Its one-year programme is attracting a larger number of older students. Blame it on its quick pay-back.

     Print Edition: May 4, 2008

Age is fast catching up with the seven-year-old Indian School of Business (ISB). Consider this: the percentage of higher age group students is steadily increasing in the class profile of this international business school in Hyderabad. In the just graduated Class of 2008, out of a total of 422 students, the share of the youngest lot—22 to 25 years— is down to 18 per cent from 49 per cent (in the 21-to-25 age bracket) five years ago.

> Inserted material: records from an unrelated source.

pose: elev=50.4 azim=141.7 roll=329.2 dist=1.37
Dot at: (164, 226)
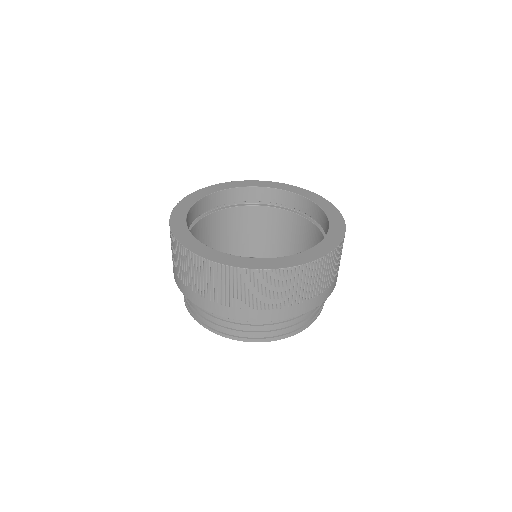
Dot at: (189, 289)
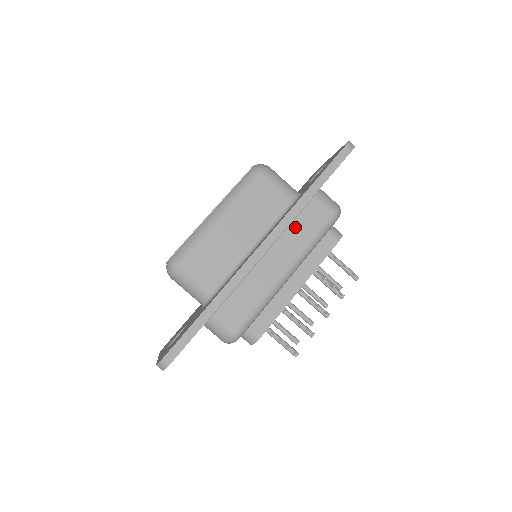
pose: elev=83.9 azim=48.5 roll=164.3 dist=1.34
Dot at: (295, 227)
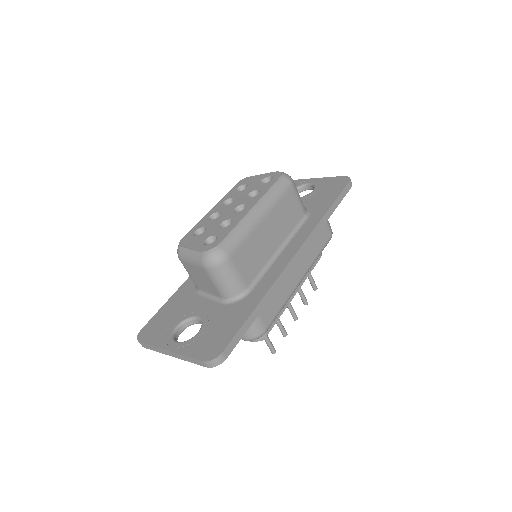
Dot at: occluded
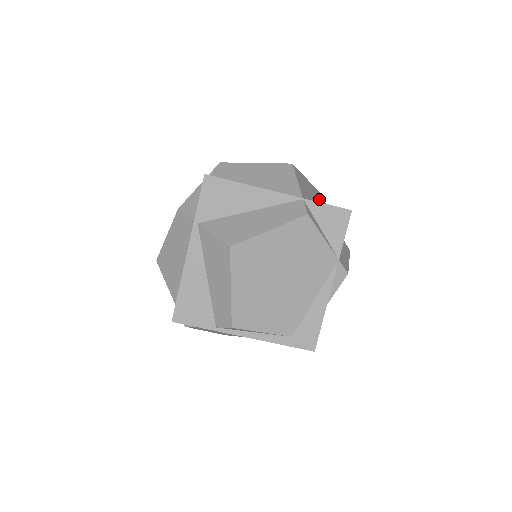
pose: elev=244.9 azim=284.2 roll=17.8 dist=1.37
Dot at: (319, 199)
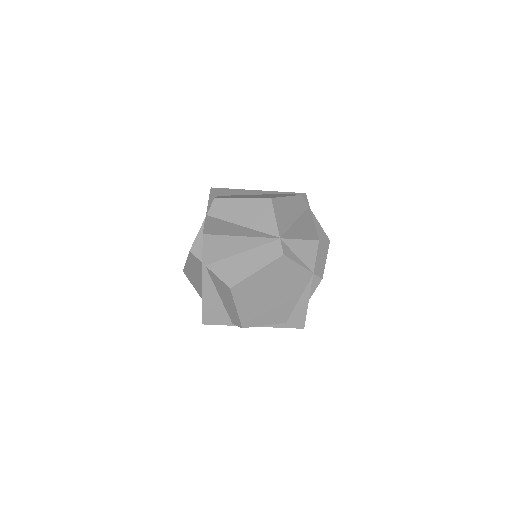
Dot at: (299, 208)
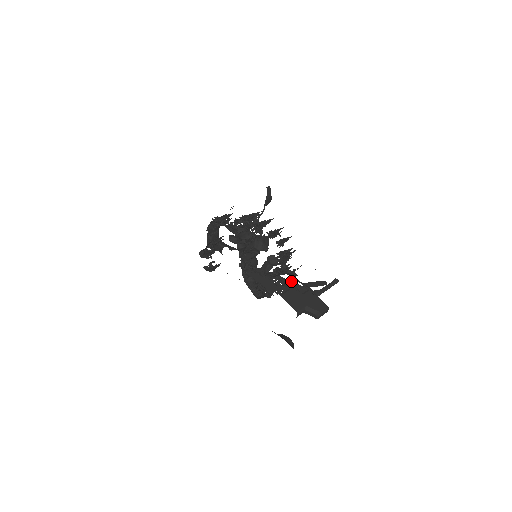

It is also the case in absolute numbers, as five years ago the class strength was only 169. In the Class of 2008, 4 per cent of all students were above 35 years against just 1 per cent five years ago.

ISB students: Back to school to augment professional experience
They come back to ISB to augment professional experience
“While this is not the result of any conscious decision on our part, I must say that we are aggressively looking for people with more experience and this is a reflection of the fact that more and more people with greater experience are joining the ISB,” says Ajit Rangnekar, Deputy Dean of the school.

What attracts such students to ISB? “It is because people of a higher age group have a greater responsibility and cannot afford to take a lot of time off for an MBA and, therefore, ISB’s one-year programme fits them best,” says Dr Vishwa Kirti Sharma, 34, a student of the Class of 2008. He is an orthopaedician, and is joining “a healthcare major” and will be involved with marketing. In fact, Sharma’s batch is quite unique in that it has 10 doctors and, typically, most are over 30. What is also interesting is that almost no one among them seems to want to go back to treating patients.

Instead, they are taking up management roles in companies in sectors as diverse as healthcare and private equity. According to ISB, they have all been able to snag salaries five times what they were earning when they entered the school. That’s surely a reason too why ISB ticks.